ACTIVITY
Show every line in the entries below where the word "waterway" appears.

PROVIDED INFORMATION
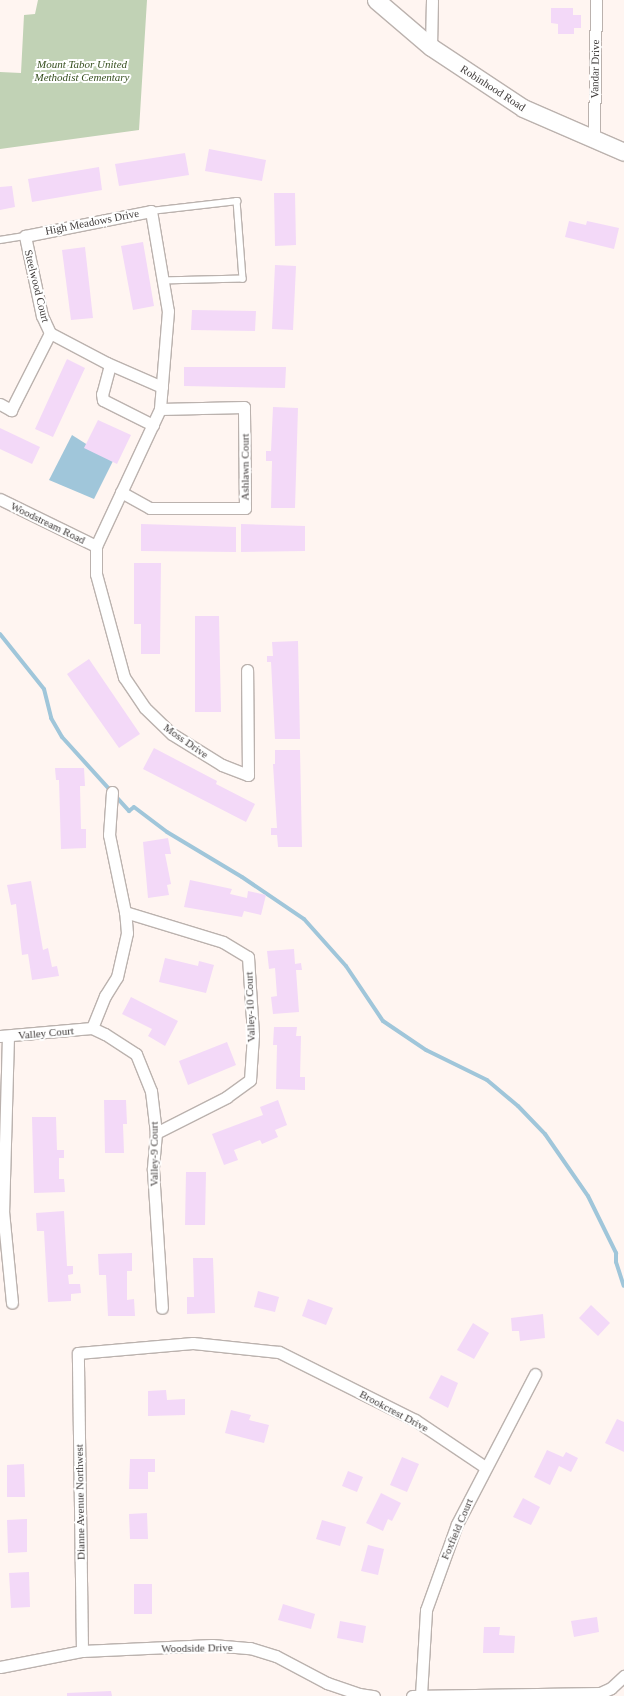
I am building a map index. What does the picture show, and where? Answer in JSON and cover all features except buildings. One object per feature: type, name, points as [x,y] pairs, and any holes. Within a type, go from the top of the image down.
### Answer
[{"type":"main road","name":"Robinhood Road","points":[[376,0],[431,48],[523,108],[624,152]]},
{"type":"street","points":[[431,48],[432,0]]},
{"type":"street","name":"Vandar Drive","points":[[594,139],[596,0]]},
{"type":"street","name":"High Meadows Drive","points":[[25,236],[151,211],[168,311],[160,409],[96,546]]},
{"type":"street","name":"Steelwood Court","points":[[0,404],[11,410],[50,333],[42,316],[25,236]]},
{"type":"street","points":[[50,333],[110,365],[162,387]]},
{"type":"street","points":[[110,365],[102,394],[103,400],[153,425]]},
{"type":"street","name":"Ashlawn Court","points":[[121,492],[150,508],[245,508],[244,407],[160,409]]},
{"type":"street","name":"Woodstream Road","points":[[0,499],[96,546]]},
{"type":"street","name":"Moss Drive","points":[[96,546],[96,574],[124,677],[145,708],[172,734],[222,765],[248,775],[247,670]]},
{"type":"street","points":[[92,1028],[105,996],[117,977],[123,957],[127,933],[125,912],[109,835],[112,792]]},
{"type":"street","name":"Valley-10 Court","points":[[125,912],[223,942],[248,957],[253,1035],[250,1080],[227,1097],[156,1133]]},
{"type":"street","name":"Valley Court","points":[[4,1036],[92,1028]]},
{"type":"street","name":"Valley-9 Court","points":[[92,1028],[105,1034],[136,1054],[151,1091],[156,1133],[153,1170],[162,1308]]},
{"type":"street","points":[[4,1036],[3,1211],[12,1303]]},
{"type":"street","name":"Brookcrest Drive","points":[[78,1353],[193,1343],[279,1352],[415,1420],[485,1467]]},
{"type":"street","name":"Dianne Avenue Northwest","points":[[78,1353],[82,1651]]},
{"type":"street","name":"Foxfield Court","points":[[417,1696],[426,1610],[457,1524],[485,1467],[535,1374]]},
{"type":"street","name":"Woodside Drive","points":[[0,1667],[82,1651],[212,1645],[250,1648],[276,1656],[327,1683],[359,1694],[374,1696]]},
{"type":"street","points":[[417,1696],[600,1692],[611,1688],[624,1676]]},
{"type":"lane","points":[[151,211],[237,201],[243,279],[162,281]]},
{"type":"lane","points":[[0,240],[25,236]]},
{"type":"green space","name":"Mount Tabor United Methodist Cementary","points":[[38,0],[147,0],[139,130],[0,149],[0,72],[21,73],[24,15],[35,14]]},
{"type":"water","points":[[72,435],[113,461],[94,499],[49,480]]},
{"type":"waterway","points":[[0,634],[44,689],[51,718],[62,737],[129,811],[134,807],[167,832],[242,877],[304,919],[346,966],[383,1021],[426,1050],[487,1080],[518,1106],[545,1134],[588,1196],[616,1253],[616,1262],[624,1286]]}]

...

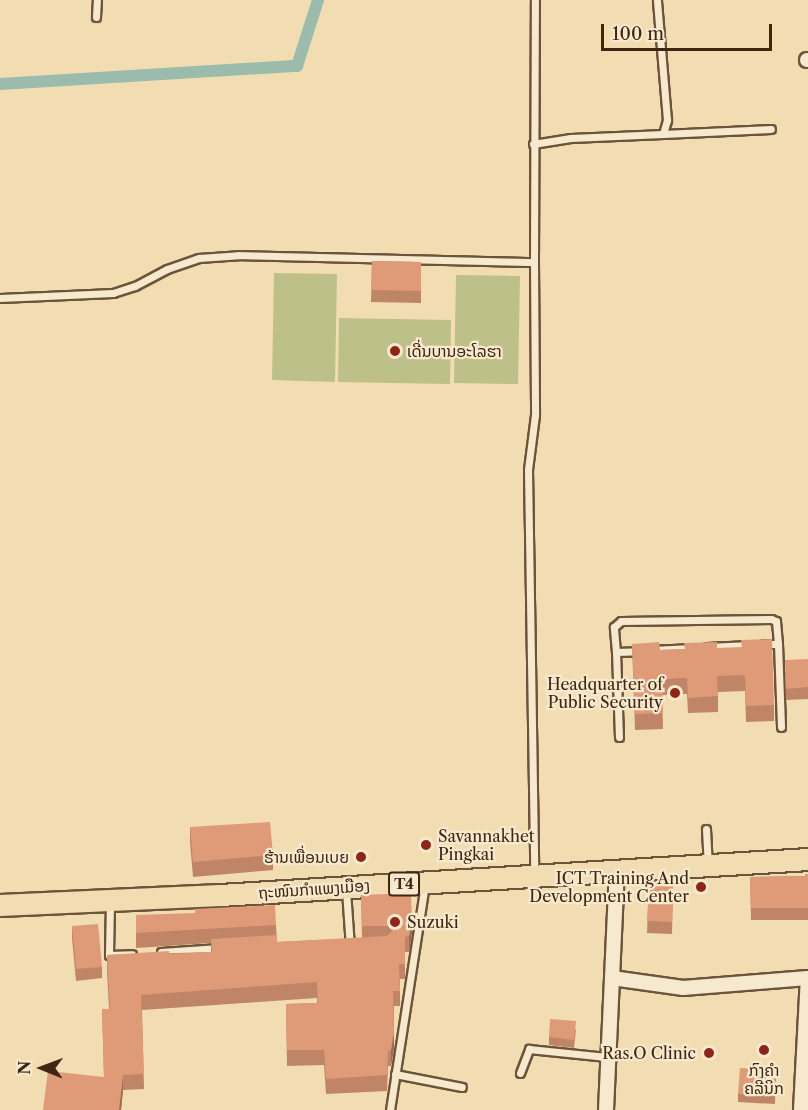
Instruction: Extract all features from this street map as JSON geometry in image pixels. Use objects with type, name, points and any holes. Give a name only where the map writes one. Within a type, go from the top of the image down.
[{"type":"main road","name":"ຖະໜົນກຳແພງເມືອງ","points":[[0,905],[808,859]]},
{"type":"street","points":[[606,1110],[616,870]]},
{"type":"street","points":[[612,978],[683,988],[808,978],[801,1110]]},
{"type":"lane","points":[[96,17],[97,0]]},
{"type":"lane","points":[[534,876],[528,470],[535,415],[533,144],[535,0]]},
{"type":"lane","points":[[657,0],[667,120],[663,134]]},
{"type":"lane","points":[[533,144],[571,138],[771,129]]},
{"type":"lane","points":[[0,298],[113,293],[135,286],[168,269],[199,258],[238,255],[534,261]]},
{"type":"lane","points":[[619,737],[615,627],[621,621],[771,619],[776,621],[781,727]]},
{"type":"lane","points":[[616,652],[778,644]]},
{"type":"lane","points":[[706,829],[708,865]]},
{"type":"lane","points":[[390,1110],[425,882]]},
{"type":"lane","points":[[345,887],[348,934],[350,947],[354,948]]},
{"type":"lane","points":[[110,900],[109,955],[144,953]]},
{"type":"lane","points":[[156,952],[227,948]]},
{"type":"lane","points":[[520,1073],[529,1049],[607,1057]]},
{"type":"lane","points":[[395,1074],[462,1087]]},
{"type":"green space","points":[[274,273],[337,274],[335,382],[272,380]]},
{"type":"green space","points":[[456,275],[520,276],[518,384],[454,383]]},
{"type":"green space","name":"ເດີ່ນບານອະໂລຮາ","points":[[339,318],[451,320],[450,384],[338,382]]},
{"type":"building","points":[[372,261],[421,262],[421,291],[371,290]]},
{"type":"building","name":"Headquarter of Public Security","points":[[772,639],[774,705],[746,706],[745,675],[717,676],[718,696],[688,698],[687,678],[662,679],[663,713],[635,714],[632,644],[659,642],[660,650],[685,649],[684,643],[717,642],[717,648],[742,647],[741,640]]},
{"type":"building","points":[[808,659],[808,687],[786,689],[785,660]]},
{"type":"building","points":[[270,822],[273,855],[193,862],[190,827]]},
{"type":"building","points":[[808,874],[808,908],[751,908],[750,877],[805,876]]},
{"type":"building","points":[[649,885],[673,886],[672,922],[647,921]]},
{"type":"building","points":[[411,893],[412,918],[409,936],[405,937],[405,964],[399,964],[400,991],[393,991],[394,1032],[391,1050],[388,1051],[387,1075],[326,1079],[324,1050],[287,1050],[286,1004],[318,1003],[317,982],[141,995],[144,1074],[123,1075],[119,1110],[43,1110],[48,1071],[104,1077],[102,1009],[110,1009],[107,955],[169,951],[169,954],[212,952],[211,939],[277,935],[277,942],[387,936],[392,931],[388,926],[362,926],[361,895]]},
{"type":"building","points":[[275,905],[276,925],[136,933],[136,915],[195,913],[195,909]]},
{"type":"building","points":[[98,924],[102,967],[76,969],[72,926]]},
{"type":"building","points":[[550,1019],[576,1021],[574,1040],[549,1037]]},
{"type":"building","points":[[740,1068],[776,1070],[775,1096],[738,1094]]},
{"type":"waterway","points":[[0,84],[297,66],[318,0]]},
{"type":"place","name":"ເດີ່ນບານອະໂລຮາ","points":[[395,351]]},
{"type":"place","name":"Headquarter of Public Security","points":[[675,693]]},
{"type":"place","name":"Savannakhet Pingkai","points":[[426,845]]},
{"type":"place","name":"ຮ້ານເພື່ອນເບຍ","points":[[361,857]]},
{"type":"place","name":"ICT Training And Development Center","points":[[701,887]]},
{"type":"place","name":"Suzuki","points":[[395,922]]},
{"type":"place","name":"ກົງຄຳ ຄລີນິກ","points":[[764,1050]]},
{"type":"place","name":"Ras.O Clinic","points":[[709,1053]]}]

EXERCISE RESULT
{"type":"waterway","points":[[0,634],[44,689],[51,718],[62,737],[129,811],[134,807],[167,832],[242,877],[304,919],[346,966],[383,1021],[426,1050],[487,1080],[518,1106],[545,1134],[588,1196],[616,1253],[616,1262],[624,1286]]}]
{"type":"waterway","points":[[0,84],[297,66],[318,0]]},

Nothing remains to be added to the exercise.